Werben um die Russlanddeutschen

Warum sich die Rechtsaußenpartei unter Spätaussiedlern einer wachsenden Beliebtheit erfreut

  • Robert D. Meyer
  • Lesedauer: 3 Min.

Viele Russlanddeutsche dürften aufgehorcht haben, als FDP-Chef Christian Lindner sich dieser Tage zur Krim-Frage äußerte. Etliche von ihnen müssten die Forderung des Freidemokraten mit Wohlwollen bedacht haben, die Beziehungen der Bundesrepublik zu Russland wieder zu verbessern. Doch die Sympathien unter den Einwanderern aus der ehemaligen Sowjetunion schlagen immer heftiger für eine andere Partei: die AfD. Und die Rechtsaußentruppe hat das Potenzial schon länger erkannt. Vergangenes Jahr erklärte Berlins AfD-Landesvorsitzender Georg Pazderski: »Die Russlanddeutschen haben im Moment keine politische Heimat«. Und Parteichef Jörg Meuthen pflichtete bei: »Ich glaube schon, dass sie zu uns passen, weil sie mehrheitlich konservativ denken.« Seitdem umwirbt die Rechtsaußenpartei die größte wahlberechtigte Einwanderergruppe auf unterschiedlichste Weise. Nach Angaben des Mannheimer Zentrums für Europäische Sozialforschung machen die sogenannten Russlanddeutschen und ihre in Deutschland geborenen Kinder etwa drei Prozent der deutsche Wählerschaft aus.

Und ihre Präferenzen bei der Parteienwahl verschieben sich seit einigen Jahren spürbar. Während Anfang der 2000er noch etwa 60 Prozent ihre Kreuze bei der CDU setzten, waren es bei der letzten Wahl nur noch 40 Prozent. Lange Zeit profitierte die Union auch von einem Helmut-Kohl-Effekt: Weil er als Bundeskanzler in den 90er-Jahren ihre Einreise erleichterte, dankten es viele Russlanddeutsche der Union durch ihre Stimmen. Doch in Zeiten des Ukraine-Konfliktes, der Krim-Annexion und sich eines insgesamt verschlechternden Verhältnisses zwischen der Bundesrepublik und Russland stoßen die russlandkritischen Äußerungen aus den Reihen der CDU in dieser Wählergruppe auf Ablehnung.

Einen Aufschwung erlebt dagegen derzeit die AfD: Bei den Landtagswahlen in Baden-Württemberg, Berlin und zuletzt auch in Nordrhein-Westfalen schnitt die Rechtsaußenpartei besonders stark in Wahlkreisen ab, wo besonders viele Ex-Sowjetbürger leben, teilweise mit Ergebnissen von 40 Prozent. Zufall ist diese Wählerwanderung nicht: Als einzige größere Partei übersetzen die Rechten viele Programme ins Russische, im Jahr 2016 gründete sich das »Netzwerk Aussiedler und Russlanddeutsche in der AfD«.

AUFGABENLISTE:
**A)** Geben Sie aus dem Artikel über die Russlanddeutschen den Abschnitt wortgetreu wieder, der mit „Werben um die“ beginnt und mit „Lesedauer: 3 Min.“ endet.
**B)** Übersetzen Sie folgenden Satz aus dem Artikel über die Russlanddeutschen ins Englische: „Während Anfang der 2000er noch etwa 60 Prozent ihre Kreuze bei der CDU setzten, waren es bei der letzten Wahl nur noch 40 Prozent.“
**C)** Schreiben Sie den Artikel über die Russlanddeutschen im Anschluss an seinen letzten Satz weiter.
Für die Arbeit mit dem Artikel über die Russlanddeutschen sind die Einträge ohne Belang.

Gespeicherte Dateneinträge

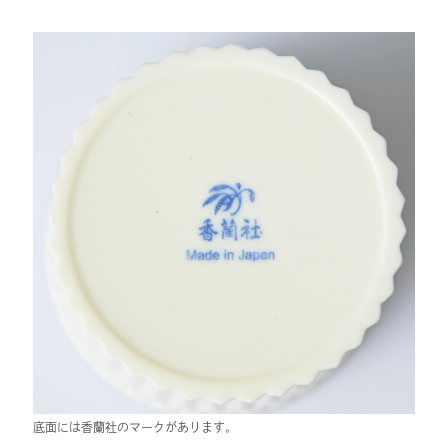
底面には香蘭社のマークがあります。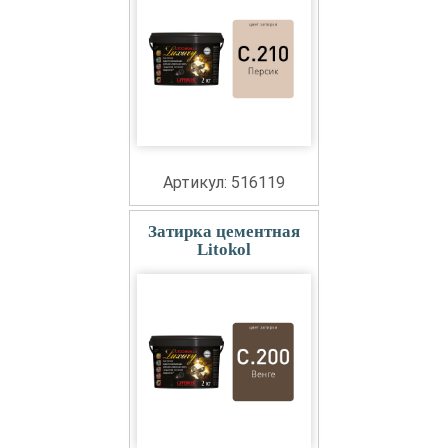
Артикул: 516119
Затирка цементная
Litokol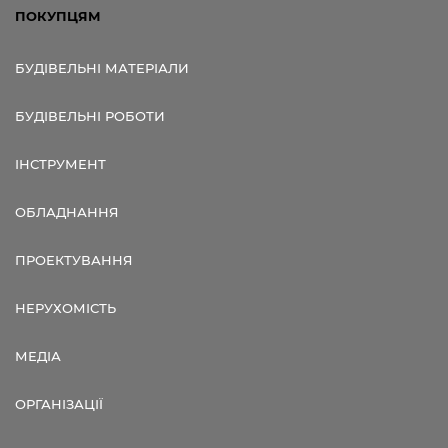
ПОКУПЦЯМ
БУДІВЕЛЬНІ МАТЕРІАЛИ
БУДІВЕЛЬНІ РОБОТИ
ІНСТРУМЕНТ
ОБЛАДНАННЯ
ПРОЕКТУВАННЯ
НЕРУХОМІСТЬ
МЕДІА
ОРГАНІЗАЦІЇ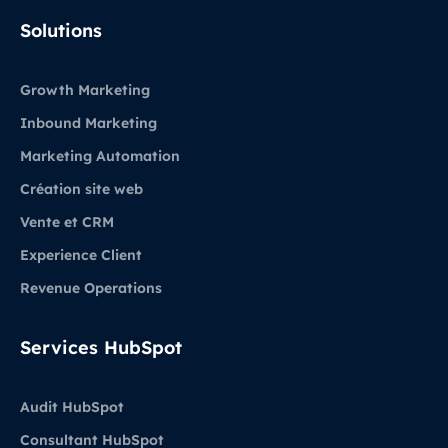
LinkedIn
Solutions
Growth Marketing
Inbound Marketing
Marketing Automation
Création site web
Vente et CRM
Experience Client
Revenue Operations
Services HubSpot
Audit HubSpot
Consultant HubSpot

ÜBUNGSERGEBNISSE:
**A)**
Werben um die Russlanddeutschen

Warum sich die Rechtsaußenpartei unter Spätaussiedlern einer wachsenden Beliebtheit erfreut

  • Robert D. Meyer
  • Lesedauer: 3 Min.

**B)** While in the early 2000s about 60 percent still cast their votes for the CDU, in the last election it was only 40 percent.

**C)**
Auch im Bundestagswahlkampf wirbt die Partei wieder eifrig um diese Zielgruppe. Einer der Bausteine hierfür ist der für Sonnabend geplante Russlandkongress der AfD-Landtagsfraktion in Sachsen-Anhalt.

Die Veranstaltung in Magdeburg adressiert zwei Zielgruppen: Neben Russlanddeutschen sollen auch Unternehmer aus der Region angesprochen werden. Beim Kampf gegen die seit 2014 von der EU verhängten Russlandsanktionen ergibt sich eine unfreiwillige Allianz: Neben der AfD fordern auch die Industrie- und Handelskammern in Magdeburg sowie Halle-Dessau die Aufhebung. Ministerpräsident Reiner Haseloff (CDU) plädiert aus Angst vor Arbeitsplatzverlusten für ein Ende der Beschränkungen, weiß aber seine Koalitionspartner SPD und Grüne gegen sich. Die AfD-Fraktion schreibt in ihrer Einladung, die Rechtsaußenpartei bekenne sich »zweifelsfrei zu einem Ausgleich in den Beziehungen zu Ost und West«. Was wie ein Aufruf zur Entspannungspolitik klingt, bekommt durch den Blick auf die Referentenliste eine völkisch-nationalistische Färbung. Neben Parteivertretern soll auch »Compact«-Chefredakteur Jürgen Elsässer sprechen.

In eine ähnliche Richtung zielt die Einladung von Manuel Ochsenreiter, den die AfD als Direktor des »Deutschen Zentrums für Eurasische Studien« ankündigt. Hinter der bedeutungsschwer klingenden Institution verbirgt sich eine neurechte Denkfabrik. Ochsenreiter selbst gilt als zentrale Figur im prorussischen Geflecht der Neuen Rechten und pflegt Kontakte zum antiliberalen Philosophen Alexander Dugin.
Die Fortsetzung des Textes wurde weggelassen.